Lower surface 55b of neck 55 abuts, or at least substantially
abuts, slot sidewall 45b, thereby limiting any further downward
rotation of pin-side element 50 relative to socket-side element 40.
In this open configuration, the dimension of the gap in the
vicinity of protrusion 56 between biasing element 58 and the
remainder of body 52 is G3. If concavity 46b is deep enough, then
biasing element 58 may be unflexed such that G3 is equal to the
gap's nominal dimension G. Alternatively, if biasing element 58 is
flexed, such that pin 54 is biased against socket 44, then G3 will
be less than the nominal dimension, G.sub.n, and relative movement
between pin-side element 50 and socket-side element 40 may be
mitigated or even eliminated.
[0069] As shown in FIGS. 6 through 8, articulation assembly 30 may
swing through an angle of up to approximately 45 degrees when
moving from the closed configuration to the open configuration. As
would be apparent to a person of ordinary skill in the art, given
the benefit of this disclosure, articulation mechanism may also
swing through a smaller or greater angular range when moving from
the closed configuration to the open configuration. Various design
factors, such as the stiffness of the upper, the size of the
upper's opening, the height of the heel's counter, etc. may
influence the desired angle of rotation of the articulation
mechanism. Thus, for example, it may be desirable to have
articulation assembly 30 rotate through a relatively small angle of
approximately 10 or approximately 15 degrees if the upper is very
flexible or if the heel counter is low. Alternatively, it may be
desirable to have articulation assembly 30 rotate through a
relative large angle of approximately 80 or approximately 90
degrees if the heel counter is very high (as would be found in a
boot or a high top athletic shoe). Thus, in one embodiment, the
angle through which articulation assembly 30 sweeps from the open
configuration to the closed configuration may be up to
approximately 90 degrees. In another embodiment, the angle through
which articulation assembly 30 sweeps may be up to approximately 70
degrees. In other embodiments, the angle through which articulation
assembly 30 sweeps may be up to approximately 50 degrees, or more
narrowly up to approximately 30 degrees, or even more narrowly,
only up to approximately 20 degrees. Further, as would be apparent
to a person of ordinary skill in the art, given the benefit of this
disclosure, more than two concavities may be included in the
articulation mechanism, such that intermediate, positive-locking
configurations may be provided. Even further, as would be apparent
to a person of ordinary skill in the art, given the benefit of this
disclosure, protrusion 58 may be located on either pin-side element
50 or socket-side element 40 and concavities 46 may be located on
the other of the pin-side or socket-side element.

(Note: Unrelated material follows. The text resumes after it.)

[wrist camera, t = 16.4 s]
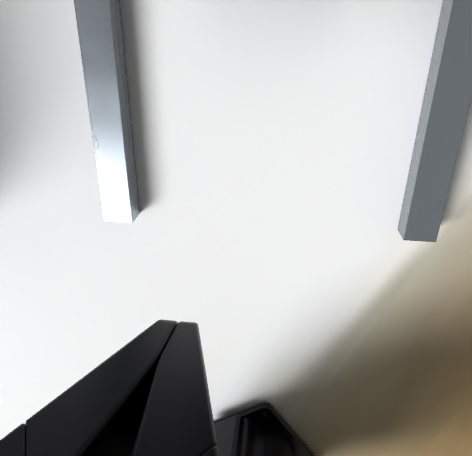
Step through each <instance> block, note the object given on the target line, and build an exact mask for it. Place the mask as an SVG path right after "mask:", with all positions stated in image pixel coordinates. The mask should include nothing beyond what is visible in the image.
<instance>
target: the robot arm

[0070] FIGS. 9 through 13 schematically illustrate another aspect
of the present invention. FIG. 9 is schematic perspective view of a
portion of pin-side element 50 pivotably joined to socket-side
element 40 according to this other aspect. FIGS. 10 and 11 are
schematic perspective views of portions of the socket-side element
40 and pin-side element 50, respectively. FIGS. 12 and 13 show
details of the cam mechanism. In the following description of the
aspect of the invention of FIGS. 9 through 13, features that are in
common with the aspect of the invention shown in FIGS. 1 through 8
are, for the most part, not discussed. Rather, the following
description focuses on those features that differ from the aspects
of the invention described in FIGS. 1 through 8.

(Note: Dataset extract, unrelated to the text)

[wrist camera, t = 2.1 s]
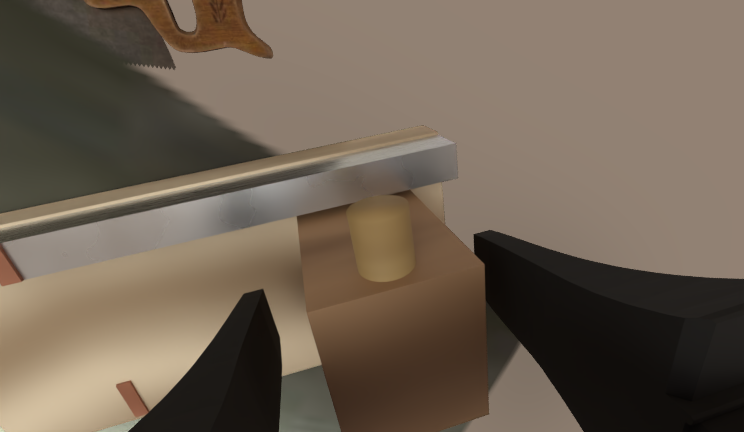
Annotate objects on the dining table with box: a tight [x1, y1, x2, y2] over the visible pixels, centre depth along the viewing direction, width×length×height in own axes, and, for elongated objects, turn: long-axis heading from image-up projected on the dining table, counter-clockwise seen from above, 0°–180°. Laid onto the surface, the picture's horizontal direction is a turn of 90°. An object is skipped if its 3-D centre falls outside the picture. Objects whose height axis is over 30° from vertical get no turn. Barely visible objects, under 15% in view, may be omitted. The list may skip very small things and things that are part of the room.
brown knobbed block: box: [297, 190, 489, 432], centre depth 12 cm, size 8×4×6 cm, turn 9°
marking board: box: [0, 125, 458, 432], centre depth 14 cm, size 9×18×3 cm, turn 99°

[0071] According to this aspect of the present invention, the
protrusion is not free to displace relative to the remainder of the
associated first articulation member. Thus, when the protrusion
translates relative to the rotational axis of the cam member (the
second articulation member), the entire first articulation member
may be translationally displaced relative to the rotational axis of
the cam member. In one embodiment, as discussed below, the pin
associated with the first articulation member moves transversely
within the socket associated with the second articulation member as
the protrusion follows the cam surface. To accommodate this
transverse movement, the socket may be transversely elongated.

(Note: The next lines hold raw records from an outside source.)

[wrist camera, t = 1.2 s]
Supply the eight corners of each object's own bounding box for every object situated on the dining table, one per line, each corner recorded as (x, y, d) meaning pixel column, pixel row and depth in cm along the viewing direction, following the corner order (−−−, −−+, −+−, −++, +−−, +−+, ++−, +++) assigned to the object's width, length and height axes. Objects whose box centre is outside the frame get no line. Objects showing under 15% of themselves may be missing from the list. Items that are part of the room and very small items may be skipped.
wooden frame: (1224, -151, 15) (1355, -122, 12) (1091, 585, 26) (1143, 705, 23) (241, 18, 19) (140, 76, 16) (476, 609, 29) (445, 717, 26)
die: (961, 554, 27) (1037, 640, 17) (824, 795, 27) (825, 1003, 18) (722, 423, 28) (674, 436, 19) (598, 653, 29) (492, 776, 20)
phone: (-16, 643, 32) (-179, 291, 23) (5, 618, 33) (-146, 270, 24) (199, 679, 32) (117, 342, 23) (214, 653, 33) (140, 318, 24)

[0072] Referring to FIG. 9, pin-side element 50 is shown rotatably
coupled to socket-side element 40. Specifically, pin 54, having a
circular cross-section, has been inserted into socket 44, having an
elongated, non-circular cross-section. Protrusion 56 is shown
extending into second concavity 46b of the profiled cam surface
46.
[0073] Referring to FIG. 10, similar to the embodiment shown in
FIG. 3, socket-side element 40 includes a socket 44 lying parallel
to front surface 42a. However, in this embodiment, socket 44 has an
elongated, non-circular cross section.
[0074] Further, although similar to the embodiment shown in FIG. 3,
in that socket-side element 40 includes first concavity 46a and
second concavity 46b, in this particular embodiment the placement
of the concavities in FIG. 10 differs from that of the embodiment
of FIG. 3. Specifically, in FIG. 10, first concavity 46a of the
profiled cam surface 46 may be formed in front surface 42a at the
intersection of front surface 42a with top surface 42d. Second
concavity 46b may be formed in front surface 42a, below first
concavity 46a. A raised land area may be provided between the
concavities 46a and 46b.
[0075] Referring to FIG. 11, pin-side element 50 includes pin 54
lying parallel to front surface 52a. Pin 54 has a generally
circular cross section, as in the embodiment of FIG. 4. However, as
best shown in FIG. 11, pin-side element 50 includes a protrusion 56
located on front surface 52a and forming an in-plane extension of
top surface 52d. In contrast to the embodiment of FIG. 4, in the
embodiment of FIG. 11, pin-side element 50 does not include a
biasing element.
[0076] FIG. 12 is a side view of a portion of the articulation
assembly 30 of FIG. 9 in a closed configuration according to this
aspect of the present invention, and FIG. 13 shows the same
articulation assembly 30 in an open configuration. Referring to
FIG. 12, with front surfaces 42a, 52a substantially facing one
another in the first configuration, protrusion 56 extends into
first concavity 46a. Pin 54 extends longitudinally within socket
44. In this embodiment, socket 44 has an elongated, non-circular
cross-section that allows pin 54 to slide transversely (i.e.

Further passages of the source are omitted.